----- PROVIDED PASSAGE -----

Can Objective Morality Exist Without God? (Round 3)

Yesterday marked the conclusion of my debate with Steven Dillion on objective morality and the existence of God. Here’s everything, in case you missed any of it:

Monday (11/4) – Joe’s opening statement (affirmative)
Tuesday (11/5) – Steven’s opening statement (negative)
Wednesday (11/6) – Joe’s rebuttal (affirmative)
Thursday (11/7) – Steven’s rebuttal (negative)
Friday (11/8) – Questions exchanged (three questions each)
Saturday (11/9) – Answers (Joe and Steven answer each other’s questions)
Sunday (11/10) – Joe’s closing statement (affirmative)
Monday (11/11) – Steven’s closing statement (negative)

From my closing statement:

In affirming the resolution, “Does objective morality depend upon God?” I’ve argued two things: (a) that objective morality can be grounded in God; and (b) that objective morality cannot be grounded in anything other than God. Steven challenged (b), claiming that moral truths like “suffering is inherently bad” are simply and intuitively true, and do not rely upon God.

----- EXTRACTED MATERIAL -----

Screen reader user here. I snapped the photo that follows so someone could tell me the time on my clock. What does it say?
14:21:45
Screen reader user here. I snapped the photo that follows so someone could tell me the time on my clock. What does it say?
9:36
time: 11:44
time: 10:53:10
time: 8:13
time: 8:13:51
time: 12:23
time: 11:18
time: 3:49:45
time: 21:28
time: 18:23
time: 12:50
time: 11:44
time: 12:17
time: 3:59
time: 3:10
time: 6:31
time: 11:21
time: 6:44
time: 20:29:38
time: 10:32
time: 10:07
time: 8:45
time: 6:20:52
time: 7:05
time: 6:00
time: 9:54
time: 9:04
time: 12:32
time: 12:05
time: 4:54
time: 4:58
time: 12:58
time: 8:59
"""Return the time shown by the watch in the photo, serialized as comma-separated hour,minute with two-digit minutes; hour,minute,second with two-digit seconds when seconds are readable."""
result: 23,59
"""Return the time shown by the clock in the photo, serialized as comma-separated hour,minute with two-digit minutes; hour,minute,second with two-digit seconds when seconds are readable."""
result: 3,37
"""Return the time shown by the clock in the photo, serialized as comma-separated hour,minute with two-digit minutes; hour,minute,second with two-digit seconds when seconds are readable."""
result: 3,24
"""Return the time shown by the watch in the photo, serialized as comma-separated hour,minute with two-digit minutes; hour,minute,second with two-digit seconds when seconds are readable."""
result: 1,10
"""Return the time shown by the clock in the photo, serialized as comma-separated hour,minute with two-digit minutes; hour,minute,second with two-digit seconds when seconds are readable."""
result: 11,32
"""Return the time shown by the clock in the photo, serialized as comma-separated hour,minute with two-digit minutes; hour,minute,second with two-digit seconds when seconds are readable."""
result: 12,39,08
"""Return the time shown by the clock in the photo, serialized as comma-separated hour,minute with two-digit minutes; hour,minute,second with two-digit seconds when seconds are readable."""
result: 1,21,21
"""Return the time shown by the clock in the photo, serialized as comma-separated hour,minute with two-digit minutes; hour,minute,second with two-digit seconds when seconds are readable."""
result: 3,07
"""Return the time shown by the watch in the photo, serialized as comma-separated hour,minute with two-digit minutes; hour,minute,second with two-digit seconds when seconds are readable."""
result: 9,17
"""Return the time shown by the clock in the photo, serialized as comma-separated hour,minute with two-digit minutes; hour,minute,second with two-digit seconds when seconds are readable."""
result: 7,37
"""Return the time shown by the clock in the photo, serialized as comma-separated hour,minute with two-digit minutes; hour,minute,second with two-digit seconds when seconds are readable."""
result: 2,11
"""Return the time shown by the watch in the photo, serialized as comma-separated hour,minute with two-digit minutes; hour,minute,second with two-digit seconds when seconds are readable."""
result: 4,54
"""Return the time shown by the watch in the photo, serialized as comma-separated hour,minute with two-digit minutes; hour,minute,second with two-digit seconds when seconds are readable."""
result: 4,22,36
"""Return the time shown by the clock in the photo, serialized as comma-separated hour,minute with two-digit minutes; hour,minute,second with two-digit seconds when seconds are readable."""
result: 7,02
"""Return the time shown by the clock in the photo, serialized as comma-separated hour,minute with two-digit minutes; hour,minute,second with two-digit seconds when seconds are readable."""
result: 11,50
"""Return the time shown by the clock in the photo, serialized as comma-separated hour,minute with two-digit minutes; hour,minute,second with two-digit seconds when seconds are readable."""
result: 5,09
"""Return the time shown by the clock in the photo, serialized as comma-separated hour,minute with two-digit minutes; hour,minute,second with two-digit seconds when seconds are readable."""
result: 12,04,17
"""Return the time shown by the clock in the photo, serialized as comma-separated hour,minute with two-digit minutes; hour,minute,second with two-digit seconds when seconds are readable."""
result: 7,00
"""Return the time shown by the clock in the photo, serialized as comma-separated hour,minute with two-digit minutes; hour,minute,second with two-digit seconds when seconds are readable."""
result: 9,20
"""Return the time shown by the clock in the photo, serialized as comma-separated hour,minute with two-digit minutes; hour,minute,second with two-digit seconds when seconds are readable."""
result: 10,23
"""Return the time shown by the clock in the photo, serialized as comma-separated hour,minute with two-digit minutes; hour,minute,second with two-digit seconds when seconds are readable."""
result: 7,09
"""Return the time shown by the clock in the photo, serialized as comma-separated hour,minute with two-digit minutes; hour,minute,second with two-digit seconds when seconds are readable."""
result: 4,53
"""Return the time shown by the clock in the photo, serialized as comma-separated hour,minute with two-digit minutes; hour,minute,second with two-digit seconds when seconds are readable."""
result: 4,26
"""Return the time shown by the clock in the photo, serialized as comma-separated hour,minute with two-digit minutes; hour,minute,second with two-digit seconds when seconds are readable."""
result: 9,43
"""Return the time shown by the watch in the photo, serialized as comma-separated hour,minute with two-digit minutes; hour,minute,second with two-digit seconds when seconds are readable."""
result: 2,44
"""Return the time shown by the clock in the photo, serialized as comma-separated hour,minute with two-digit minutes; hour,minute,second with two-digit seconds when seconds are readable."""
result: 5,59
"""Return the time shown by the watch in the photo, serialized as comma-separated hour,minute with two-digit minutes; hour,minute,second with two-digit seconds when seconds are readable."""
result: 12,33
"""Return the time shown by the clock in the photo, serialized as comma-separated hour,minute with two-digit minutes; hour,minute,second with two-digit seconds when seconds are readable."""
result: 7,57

-----

*WHAT IS ASKED*
a – Print the stretch of the objective morality post from "Tuesday (11/5) – Steven’s opening" through "(three questions each)".
b – In the objective morality post, what resolution is the debate about?
c – Pick up the objective morality post where it stops and keep writing.

*ANSWERS TO THE EXERCISE*
a –
Tuesday (11/5) – Steven’s opening statement (negative)
Wednesday (11/6) – Joe’s rebuttal (affirmative)
Thursday (11/7) – Steven’s rebuttal (negative)
Friday (11/8) – Questions exchanged (three questions each)

b – "Does objective morality depend upon God?"

c –
In my rebuttal, I asked, “what does it mean to call agony ‘intrinsically bad,’ exactly?” If we mean that agony is inherently painful, that’s a tautology, not a moral claim. As Peter Geach explained in Good and Evil:
“[I]f I call a man a good burglar or a good cut-throat I am certainly not commending him myself; one can imagine circumstances in which these descriptions would serve to guide another man’s choice (e.g. if a commando leader were choosing burglars and cut-throats for a special job), but such circumstances are rare and cannot give the primary sense of the descriptions. It ought to be clear that calling a thing a good A does not influence choice unless the one who is choosing happens to want an A; and this influence on action is not the logically primary force of the word “good”.”
So, to turn “agony is intrinsically bad (painful)” into an objective moral claim, you would have to have an objective moral system (e.g., that we should always pursue pleasure and avoid painful or unpleasant things). But the terms don’t carry that system within themselves, and there’s no objective, non-theistic way to construct this or any other moral system.
On the other hand, if we mean that agony is an intrinsic evil, that’s false. Steven has yet to define his term, but his answer to Question 1 suggests that this is his meaning. I’ll proceed under that assumption.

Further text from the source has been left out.